些細な物音でも起きるのは変わらなかったが、
僕がいると分かると穏やかでいられる…だとか。
今は、どうなんだろうか。
寝ることが、体を癒す手段になれているのだろうか。

「……」

前夜に残した肌へ咲かせた花びらは薄くなっていたが、
夢ではないと語っている。
何があっても起きていた澪は、
小さな物音をさせても、隣で規則的な寝息で眠ったまま。
少しは、ここでの生活に慣れてくれているのだろうか。
澪にとって、安全だと思ってもらえているのだろうか。

「澪」

そっと髪を撫でると、
心地よさそうに手へ頭を寄せてくる。
小動物のような動きだが、澪がすれば可愛いく見える。

「澪」

その額に口づけをおとすと、身じろいだ。
程よい血色のある頬へ口づけると、
肩がわずかに跳ねた。
そして、待っていたような、
惜しいような気もする瞼の開きによって合う視線。

「あれん?」

まだ意識が半分眠っているような声が、少しだけ嬉しい。
その油断は良いことではないかもしれないが、
澪が油断してしまうくらい穏やかな場所だと思えるから。

「おはよう」

「おはよう」

なぜか、澪が抱き着いてくる。
その体は、わずかに冷たく震えている。

「どうした?」

「夢を…私が死ぬ直前の、
また一人になったかと思うと。
でも、アレンがいるから」

「僕はいつでも澪の傍にいる」

「ありがとう。
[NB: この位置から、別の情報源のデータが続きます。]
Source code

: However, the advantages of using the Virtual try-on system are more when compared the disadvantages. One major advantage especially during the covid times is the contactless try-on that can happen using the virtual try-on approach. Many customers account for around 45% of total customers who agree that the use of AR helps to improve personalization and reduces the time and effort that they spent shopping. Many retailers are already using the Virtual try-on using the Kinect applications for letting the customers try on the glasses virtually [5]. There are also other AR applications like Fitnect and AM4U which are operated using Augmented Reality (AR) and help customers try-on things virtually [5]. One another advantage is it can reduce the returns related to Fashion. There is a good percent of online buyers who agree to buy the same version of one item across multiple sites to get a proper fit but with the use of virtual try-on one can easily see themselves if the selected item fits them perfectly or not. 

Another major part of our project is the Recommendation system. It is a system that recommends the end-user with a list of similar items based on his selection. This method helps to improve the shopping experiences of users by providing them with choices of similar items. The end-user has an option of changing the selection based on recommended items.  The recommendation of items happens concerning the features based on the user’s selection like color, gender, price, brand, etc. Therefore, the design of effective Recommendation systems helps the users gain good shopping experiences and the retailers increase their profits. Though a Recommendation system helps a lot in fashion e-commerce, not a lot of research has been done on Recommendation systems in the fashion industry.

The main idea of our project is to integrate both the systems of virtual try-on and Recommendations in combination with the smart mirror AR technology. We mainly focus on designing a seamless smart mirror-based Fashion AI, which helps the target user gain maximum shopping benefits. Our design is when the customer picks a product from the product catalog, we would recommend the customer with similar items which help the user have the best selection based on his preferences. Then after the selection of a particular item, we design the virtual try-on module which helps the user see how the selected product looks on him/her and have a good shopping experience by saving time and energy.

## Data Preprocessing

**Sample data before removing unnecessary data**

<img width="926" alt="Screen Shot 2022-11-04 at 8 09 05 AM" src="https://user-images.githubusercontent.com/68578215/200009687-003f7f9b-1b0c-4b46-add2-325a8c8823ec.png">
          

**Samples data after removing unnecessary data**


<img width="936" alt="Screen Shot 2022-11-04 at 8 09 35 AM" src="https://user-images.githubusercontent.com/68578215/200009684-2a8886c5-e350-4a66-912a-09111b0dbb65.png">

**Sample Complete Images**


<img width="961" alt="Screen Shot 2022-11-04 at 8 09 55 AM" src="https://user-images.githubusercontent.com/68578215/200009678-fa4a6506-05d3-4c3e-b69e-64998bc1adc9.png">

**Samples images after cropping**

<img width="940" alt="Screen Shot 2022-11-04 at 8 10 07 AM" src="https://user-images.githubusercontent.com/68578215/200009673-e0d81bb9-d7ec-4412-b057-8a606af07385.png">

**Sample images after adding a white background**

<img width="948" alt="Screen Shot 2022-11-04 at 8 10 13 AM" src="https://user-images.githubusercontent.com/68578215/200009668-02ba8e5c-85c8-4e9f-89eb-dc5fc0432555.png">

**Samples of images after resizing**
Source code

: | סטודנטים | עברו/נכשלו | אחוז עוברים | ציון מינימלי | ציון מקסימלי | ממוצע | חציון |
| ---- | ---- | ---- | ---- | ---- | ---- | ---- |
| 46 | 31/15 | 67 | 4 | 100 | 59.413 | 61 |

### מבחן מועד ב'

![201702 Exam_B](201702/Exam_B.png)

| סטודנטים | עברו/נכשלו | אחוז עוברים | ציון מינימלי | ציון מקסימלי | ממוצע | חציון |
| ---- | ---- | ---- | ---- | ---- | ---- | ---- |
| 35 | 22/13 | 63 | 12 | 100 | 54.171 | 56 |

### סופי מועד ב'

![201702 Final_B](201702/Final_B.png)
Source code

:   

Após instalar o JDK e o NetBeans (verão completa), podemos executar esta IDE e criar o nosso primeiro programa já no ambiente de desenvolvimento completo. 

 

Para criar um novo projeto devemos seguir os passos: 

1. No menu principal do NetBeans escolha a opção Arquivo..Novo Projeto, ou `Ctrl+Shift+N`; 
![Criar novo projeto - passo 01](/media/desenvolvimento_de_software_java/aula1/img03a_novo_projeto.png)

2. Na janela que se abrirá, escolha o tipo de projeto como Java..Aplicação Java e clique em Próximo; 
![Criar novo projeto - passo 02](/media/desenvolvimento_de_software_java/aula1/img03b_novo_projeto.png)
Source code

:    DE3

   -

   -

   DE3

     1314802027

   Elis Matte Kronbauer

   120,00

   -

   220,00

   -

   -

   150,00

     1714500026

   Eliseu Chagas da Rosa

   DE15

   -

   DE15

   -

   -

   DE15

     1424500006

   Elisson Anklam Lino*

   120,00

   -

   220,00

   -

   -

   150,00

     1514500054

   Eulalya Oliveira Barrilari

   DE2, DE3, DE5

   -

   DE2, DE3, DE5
アレン。
そういえば…私の亡骸は、もう白骨になっていそうね」

不安がなくなったのか、明るい声の澪。
その様子に安心する。

「亡骸はここにあるし、今も動いている」

「え?」

驚く澪が可愛いので、頬を撫でて口づけた。

「僕たちは、今でも生前と同じ器で過ごしている。
新しく創った器に生前の器を入れて、
生前のままで永遠の時間が過ごせるようになった」

「私は、埋葬されたのでは?」

「造った似姿を埋葬してもらった。
僕が、澪を、一部分でも誰かに渡すと思う?」

きっと、自分はとても醜い。
澪の全てがほしい願いを叶えてしまった。
今は、僕がいないと生きていけないようになればいいとも思う。
そんな感情を見透かしたように澪は数回ほど目を瞬かせ、
そして、柔らかく微笑んだ。

「思わない」

その言葉を聞いた瞬間、唇同士が触れ合った。
すぐに離れたが、笑みを浮かべている澪を抱きしめた。

「僕は、澪の全てを愛している」

「ありがとう。私もアレンの全てを愛してる」

抱きしめ返された腕は、とても温かかった。